By Staff Writer,
The competitive landscape in banking and insurance is being shaped increasingly by large technology firms supplying critical technology to the sector, opening the door to direct competition at a later stage.
This is according to a report from the World Economic Forum (WEF), which found that financial institutions’ drive to become more “experience-driven” is opening the door to potential competition from global technology giants.
According to the report: “Beyond fintech: A pragmatic assessment of disruptive potential in financial services”, the challenge to banks and insurers is down to large technology firms hollowing out the value proposition of these institutions by carrying out more core functions, even as banks and insurers lean more heavily on them to compete.
“The partnership between banks and large tech companies risks not staying a reciprocal one,” says Jesse McWaters, lead author of the study and project lead for disruptive innovation in financial services at WEF.
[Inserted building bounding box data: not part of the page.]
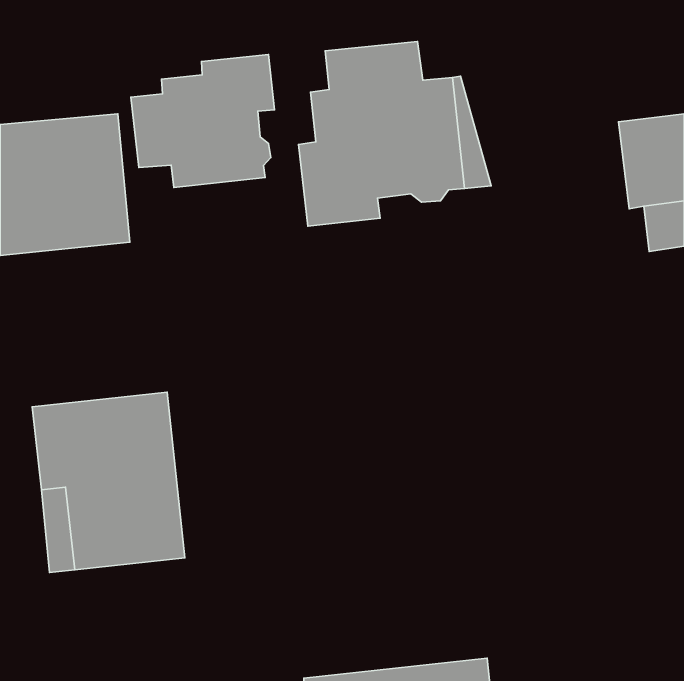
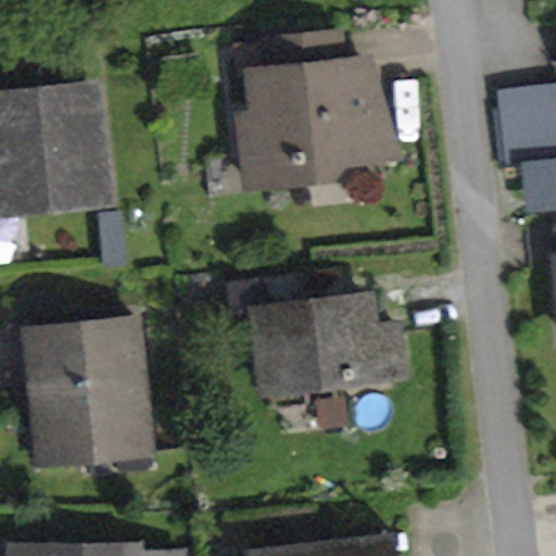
building: [131,55,274,187] -> none
building: none -> [256,276,403,392]

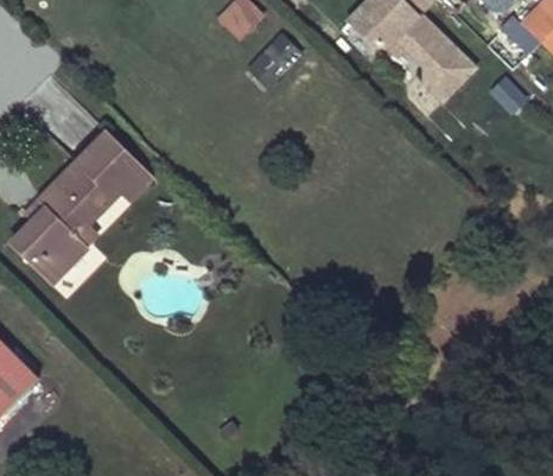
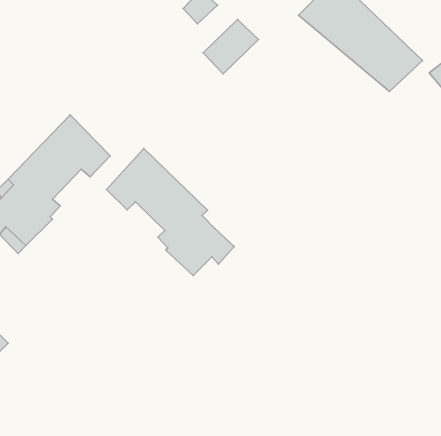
building: none -> [107,149,234,276]

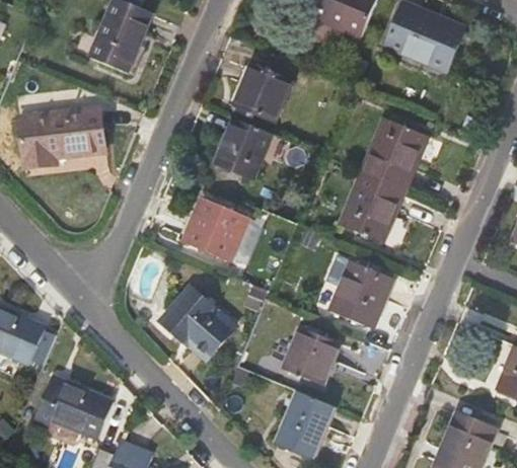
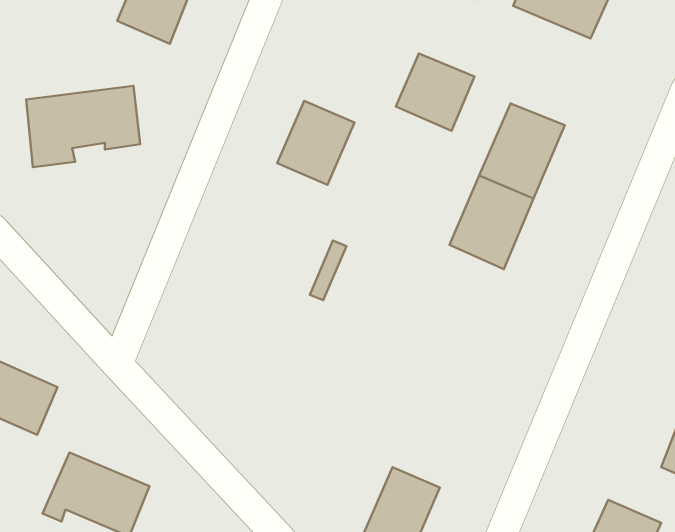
building: [230,67,289,125] -> [396,53,474,131]
building: [183,197,248,260] -> none
building: [330,256,392,323] -> none
building: [166,284,235,354] -> none
building: [284,324,338,383] -> none

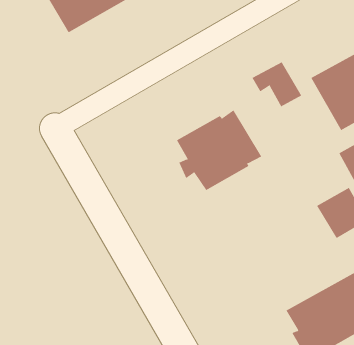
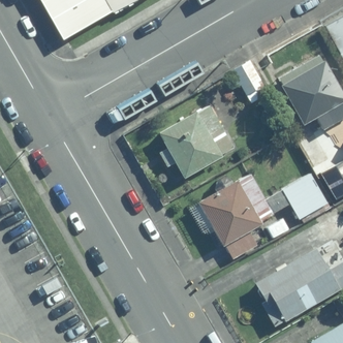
building: none -> [198,173,274,259]

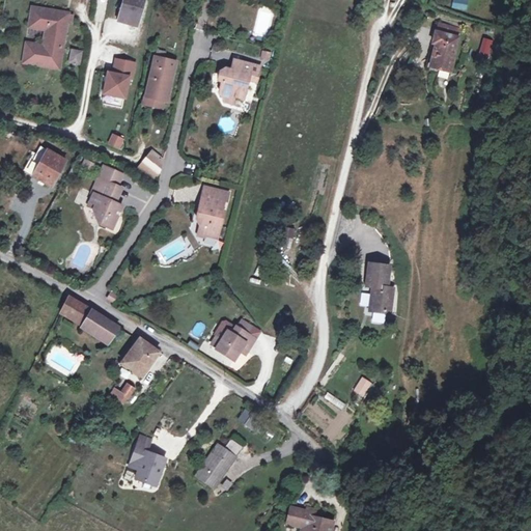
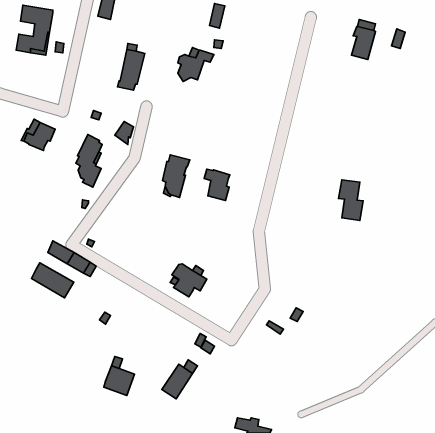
building: [104,59,135,97] -> none
building: none -> [204,169,230,200]
building: [364,258,394,308] -> [339,180,363,221]
building: none -> [31,263,74,298]
building: [122,337,159,375] -> none

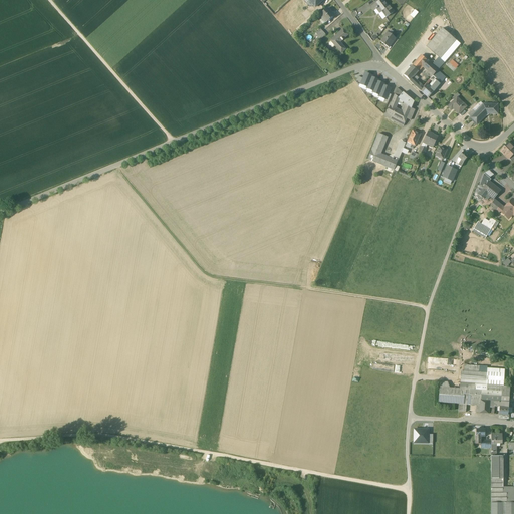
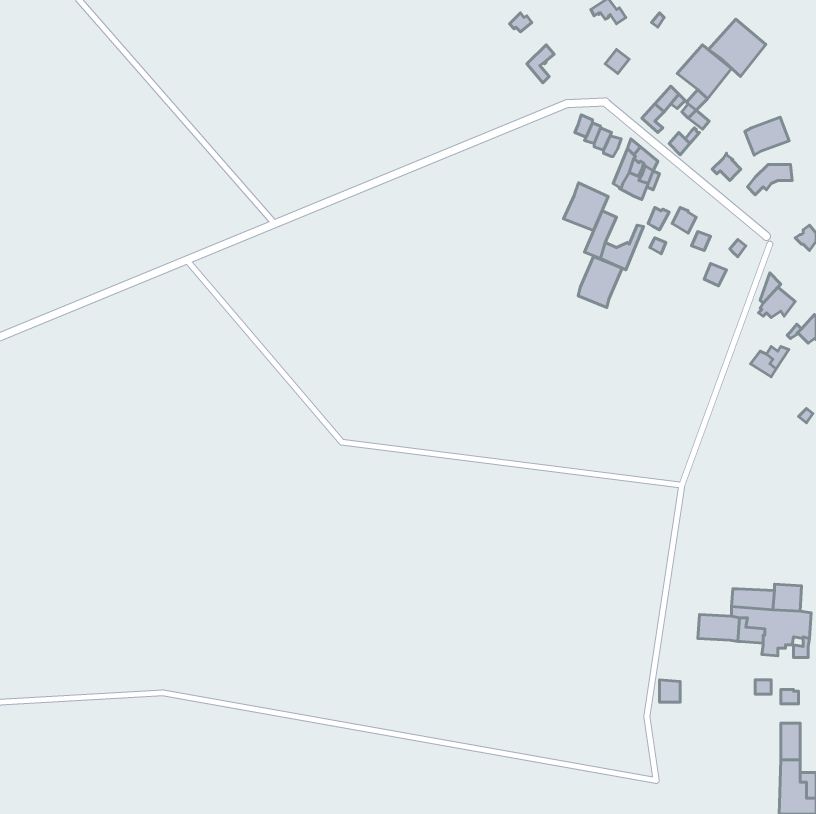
building: none -> [708,19,766,76]
building: none -> [745,117,789,155]
building: none -> [563,183,608,230]
building: none -> [578,256,622,308]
“Financial institutions increasingly rely on technology firms for their most strategically sensitive capabilities, but can so far only offer their ongoing business in return,” says McWaters
WEF says all three are domains where technology giants like Amazon, Google and Facebook have far deeper experience than their financial services counterparts and where scale effects will make it difficult for financial institutions to catch up. As a result, many banks and insurers are turning to technology firms to provide these core functions, it adds.
While these partnerships between financial institutions and tech companies can accelerate innovation, the report points out they also pose a risk should large technology players choose to enter financial services in direct competition with retail banks and insurers.
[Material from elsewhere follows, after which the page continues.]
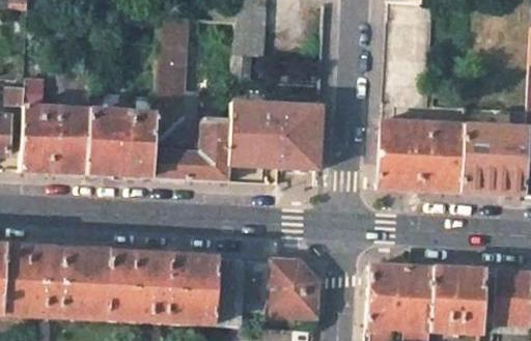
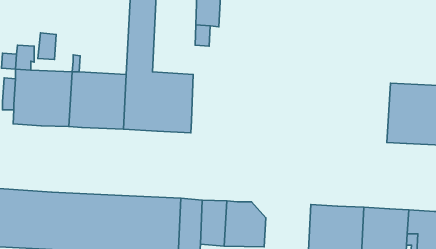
building: [230,104,320,171] -> none
building: [379,119,464,193] -> none

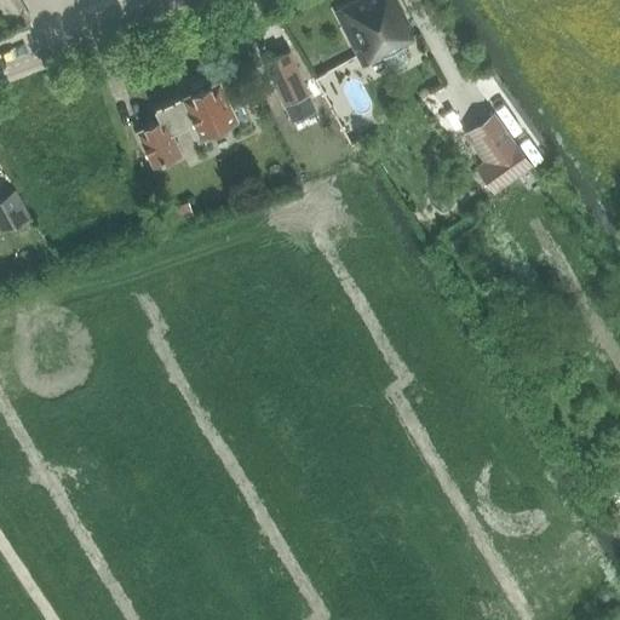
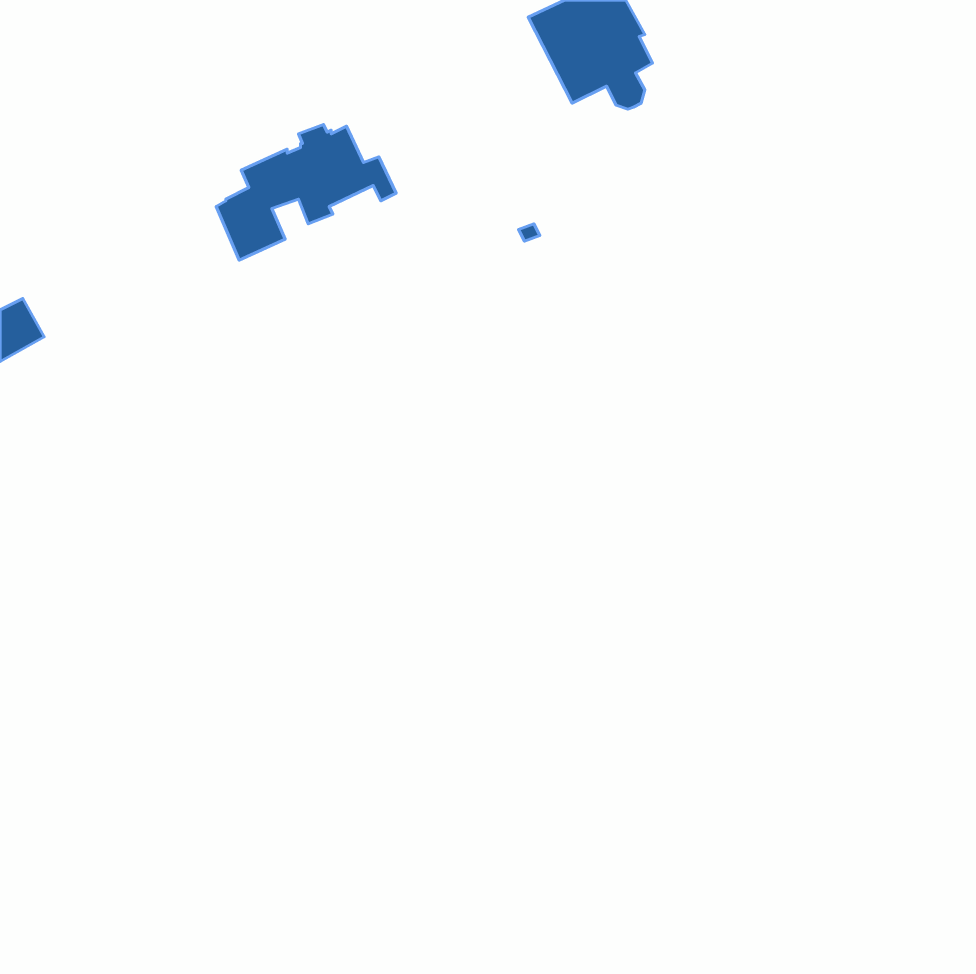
building: [265,52,310,107] -> none
building: [466,115,532,188] -> none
“Tech giants would be able to pick and choose their points of entry into financial services, maximising their strengths like rich datasets and strong brands, while taking advantage of incumbent institutions’ dependence on them,” says McWaters.
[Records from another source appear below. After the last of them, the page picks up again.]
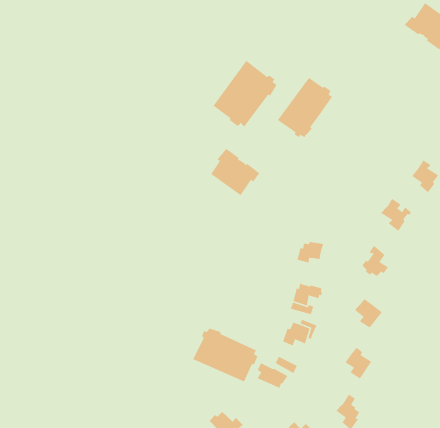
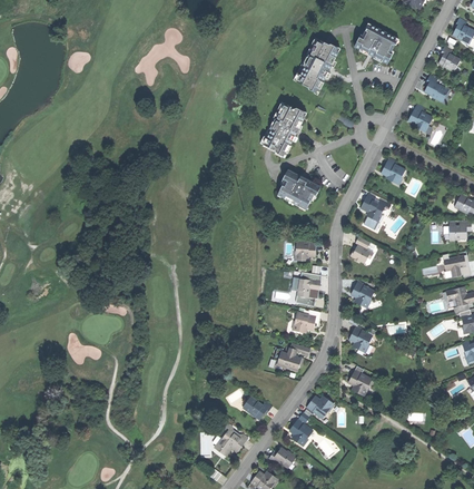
building: none -> [294,37,339,94]
building: [212,60,277,127] -> none
building: [210,148,260,196] -> [277,170,319,209]
building: [192,327,258,383] -> none

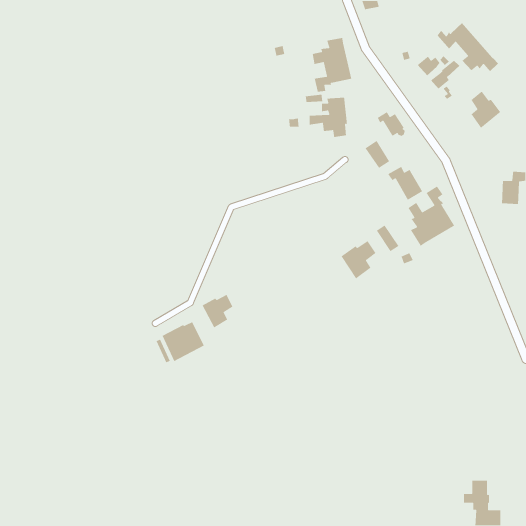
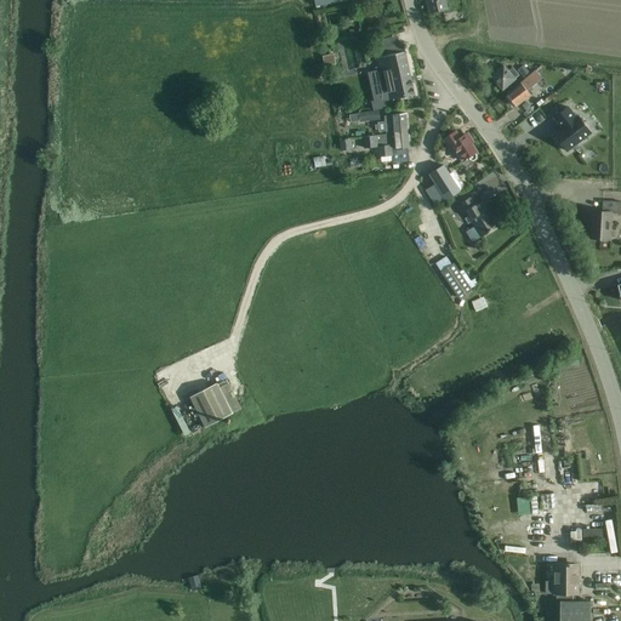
building: [436,22,499,72] -> none
building: [408,185,455,247] -> none
building: [340,240,376,279] -> none
building: [202,294,233,328] -> none

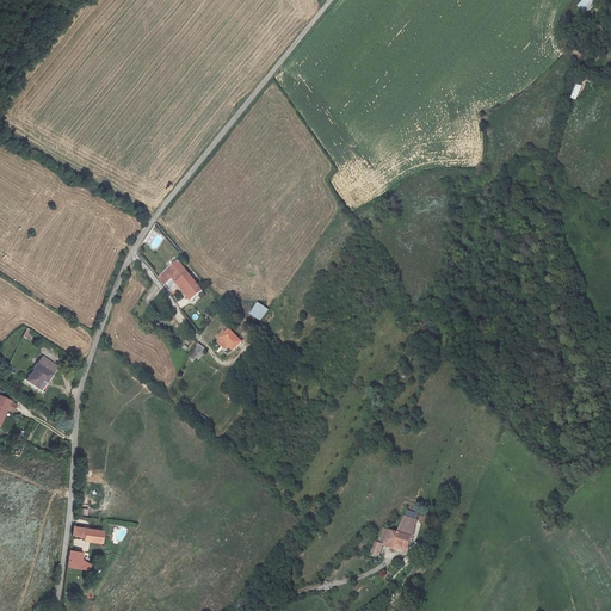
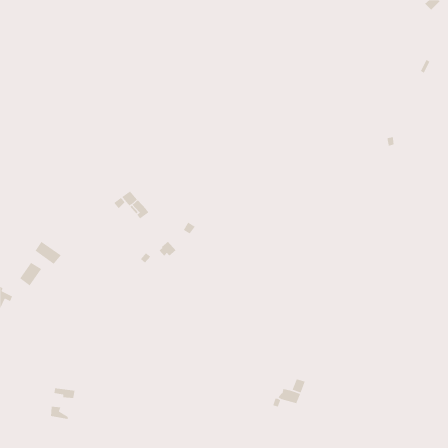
building: none -> [34,241,62,265]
As a result, financial institutions will likely need to walk a challenging line between capitalising on the services of large technology players and becoming dependent on them.
“For customers, the entry of large technology firms into financial services could mean entrusting both their financial and non-financial data to the same company. For policy-makers, it would raise serious questions about how best to avoid both anti-competitive behaviour and the inappropriate use of personal data in decision-making,” WEF says.
The findings suggest a move away from a focus on the potential competitive threat of hi-tech financial services start-ups, typically called “fintechs”. Much research, including the WEF’s 2015 report on The future of financial services, suggests niche fintechs could stage a broader disruption of the financial system.
But the new report finds fintech start-ups have fallen short of their ambitions to upend the competitive landscape in finance. Despite deeply influencing the direction of innovation in the industry, many have failed to capture large market share.
“Fintechs have changed the basis of competition in financial services, but not the competitive landscape,” says Rob Galaski, partner and Americas FSI regional leader at Deloitte Canada, and co-author of the report.
“Fintechs now define the tempo and direction of innovation in financial services, but high customer switching costs and the rapid response of incumbents has challenged their ability to scale.”
Robo-advisers, which provide automated investment advice to customers at low fees, provide an instructive example of incumbents responding to fintech.
WEF says early innovators like Betterment and Wealthfront have shown significant growth, with assets under management of $6.7 billion (R87 billion) and $4.4 billion (R57 billion) respectively at the end of 2016.
However, they have been dwarfed by incumbents that have created their own robo-advisory offerings, such as the Vanguard Advisor platform, which had $47 billion (R610 billion) in assets under management as of the end of 2016.
“The ability to be a fast follower has proven more important than being first for large financial institutions. Agile incumbents have used the fintech ecosystem as a supermarket for capabilities, making the ability to nurture and rapidly form partnerships as a critical ingredient to banks’ competitive success,” Galaski concludes.